What you are asked to do:
Where a line holds the word "Sætre", copy that line from the data below.

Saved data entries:

----

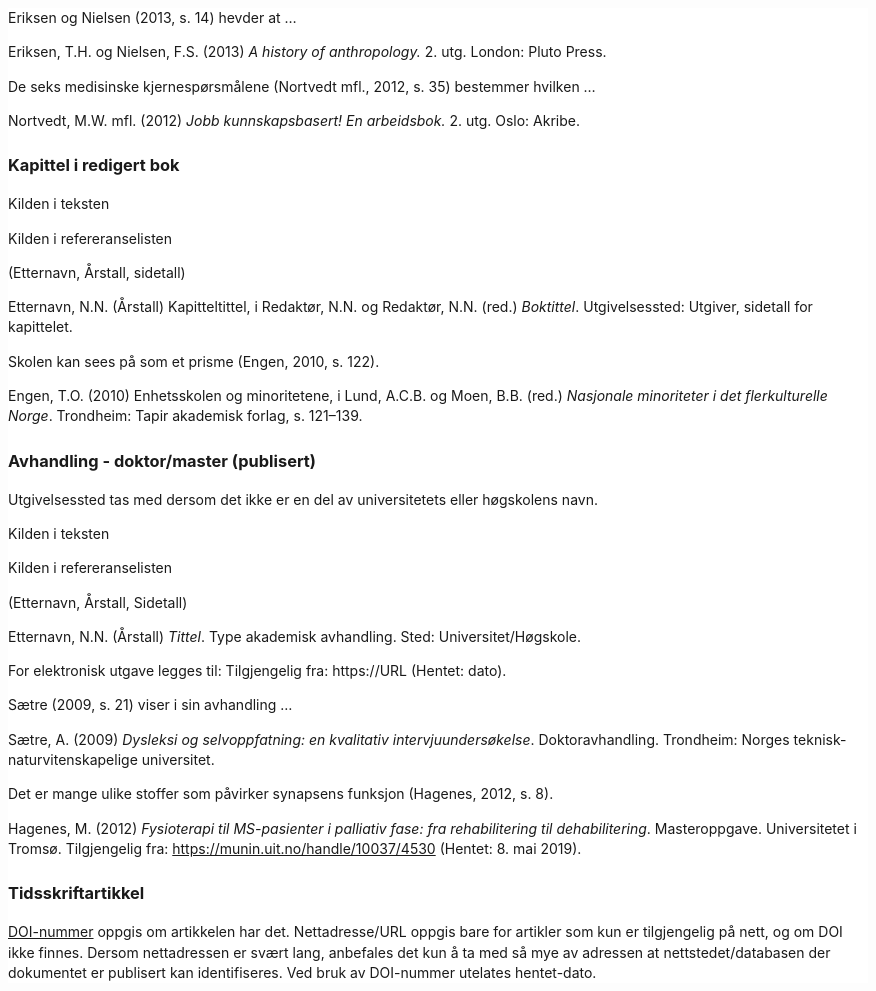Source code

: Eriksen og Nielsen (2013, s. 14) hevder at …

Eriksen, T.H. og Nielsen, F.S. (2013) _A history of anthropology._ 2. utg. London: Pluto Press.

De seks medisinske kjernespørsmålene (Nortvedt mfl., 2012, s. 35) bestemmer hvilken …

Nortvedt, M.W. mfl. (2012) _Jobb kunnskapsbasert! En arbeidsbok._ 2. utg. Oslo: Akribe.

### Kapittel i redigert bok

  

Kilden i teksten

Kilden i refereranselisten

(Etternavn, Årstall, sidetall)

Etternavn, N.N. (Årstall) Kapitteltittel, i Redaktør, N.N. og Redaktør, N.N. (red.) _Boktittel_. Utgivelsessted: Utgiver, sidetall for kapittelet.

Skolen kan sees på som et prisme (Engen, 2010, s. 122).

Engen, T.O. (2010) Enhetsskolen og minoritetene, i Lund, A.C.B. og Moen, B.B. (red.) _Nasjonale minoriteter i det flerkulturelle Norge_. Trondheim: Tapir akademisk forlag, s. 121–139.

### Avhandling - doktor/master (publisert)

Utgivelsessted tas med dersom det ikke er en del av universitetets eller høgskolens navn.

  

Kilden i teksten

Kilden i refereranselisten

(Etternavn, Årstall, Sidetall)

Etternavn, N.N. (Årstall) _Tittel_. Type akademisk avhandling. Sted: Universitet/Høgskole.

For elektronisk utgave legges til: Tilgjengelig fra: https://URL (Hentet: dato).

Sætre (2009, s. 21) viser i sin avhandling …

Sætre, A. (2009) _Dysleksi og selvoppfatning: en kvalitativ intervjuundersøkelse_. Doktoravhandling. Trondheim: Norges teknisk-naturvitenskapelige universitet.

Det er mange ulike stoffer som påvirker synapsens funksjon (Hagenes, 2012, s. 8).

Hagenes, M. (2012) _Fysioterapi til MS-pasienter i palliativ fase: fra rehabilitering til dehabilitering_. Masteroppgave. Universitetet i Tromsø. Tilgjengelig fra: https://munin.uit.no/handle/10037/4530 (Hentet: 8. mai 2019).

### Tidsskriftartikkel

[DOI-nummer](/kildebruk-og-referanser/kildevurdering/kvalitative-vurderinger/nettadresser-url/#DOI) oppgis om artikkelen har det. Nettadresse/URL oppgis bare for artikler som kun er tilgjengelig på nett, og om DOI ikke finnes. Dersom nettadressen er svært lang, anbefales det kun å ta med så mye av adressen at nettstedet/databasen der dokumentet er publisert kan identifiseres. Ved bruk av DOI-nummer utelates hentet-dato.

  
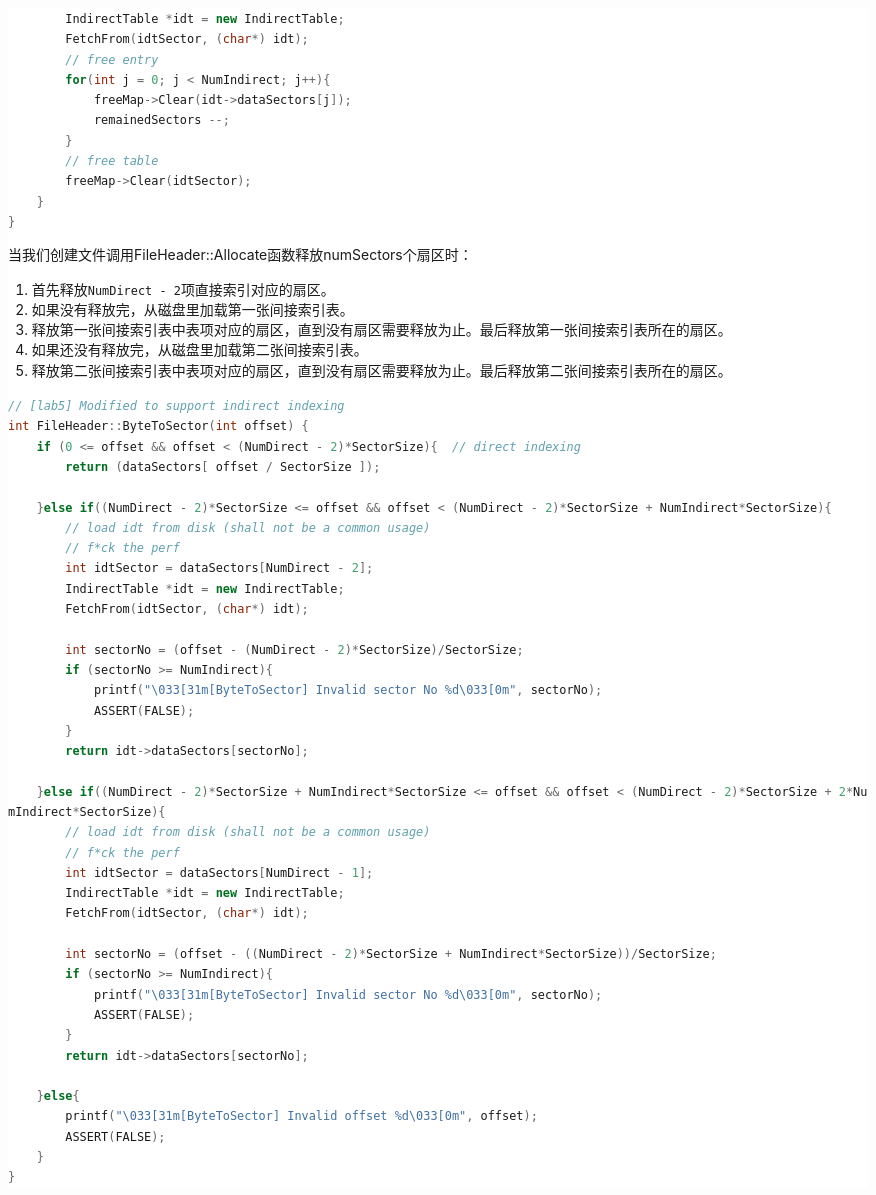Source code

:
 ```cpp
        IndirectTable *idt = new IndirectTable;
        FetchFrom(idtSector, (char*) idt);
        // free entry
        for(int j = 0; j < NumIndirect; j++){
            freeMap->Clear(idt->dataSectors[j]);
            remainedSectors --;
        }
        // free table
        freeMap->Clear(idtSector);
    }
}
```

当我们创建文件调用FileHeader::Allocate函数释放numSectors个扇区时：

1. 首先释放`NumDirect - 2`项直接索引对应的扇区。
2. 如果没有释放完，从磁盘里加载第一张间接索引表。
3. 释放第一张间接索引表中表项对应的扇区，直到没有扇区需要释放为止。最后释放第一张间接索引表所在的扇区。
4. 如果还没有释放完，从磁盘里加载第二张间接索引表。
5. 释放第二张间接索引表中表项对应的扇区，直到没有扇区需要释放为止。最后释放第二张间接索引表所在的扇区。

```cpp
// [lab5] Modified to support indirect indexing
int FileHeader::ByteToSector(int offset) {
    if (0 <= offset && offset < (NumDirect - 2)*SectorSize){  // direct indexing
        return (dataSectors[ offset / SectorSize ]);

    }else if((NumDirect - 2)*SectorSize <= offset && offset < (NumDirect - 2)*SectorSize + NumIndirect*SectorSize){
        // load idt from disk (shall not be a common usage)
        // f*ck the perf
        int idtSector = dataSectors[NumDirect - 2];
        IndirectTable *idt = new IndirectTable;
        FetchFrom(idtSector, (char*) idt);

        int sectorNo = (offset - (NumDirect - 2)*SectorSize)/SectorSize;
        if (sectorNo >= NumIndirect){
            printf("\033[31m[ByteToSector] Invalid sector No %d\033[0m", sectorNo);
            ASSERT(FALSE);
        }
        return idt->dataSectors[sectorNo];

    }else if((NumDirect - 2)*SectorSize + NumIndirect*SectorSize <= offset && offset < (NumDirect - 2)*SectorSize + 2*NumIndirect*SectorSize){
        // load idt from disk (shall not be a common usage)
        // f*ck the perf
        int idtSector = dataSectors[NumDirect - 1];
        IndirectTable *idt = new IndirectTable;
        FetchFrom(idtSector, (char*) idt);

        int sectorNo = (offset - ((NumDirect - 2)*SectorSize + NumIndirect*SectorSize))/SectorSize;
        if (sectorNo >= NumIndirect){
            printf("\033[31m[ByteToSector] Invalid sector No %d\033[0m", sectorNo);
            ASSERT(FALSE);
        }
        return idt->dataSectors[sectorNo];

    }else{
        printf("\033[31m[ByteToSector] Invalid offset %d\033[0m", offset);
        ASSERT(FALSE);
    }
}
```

----

Your solution:
Sætre (2009, s. 21) viser i sin avhandling …
Sætre, A. (2009) _Dysleksi og selvoppfatning: en kvalitativ intervjuundersøkelse_. Doktoravhandling. Trondheim: Norges teknisk-naturvitenskapelige universitet.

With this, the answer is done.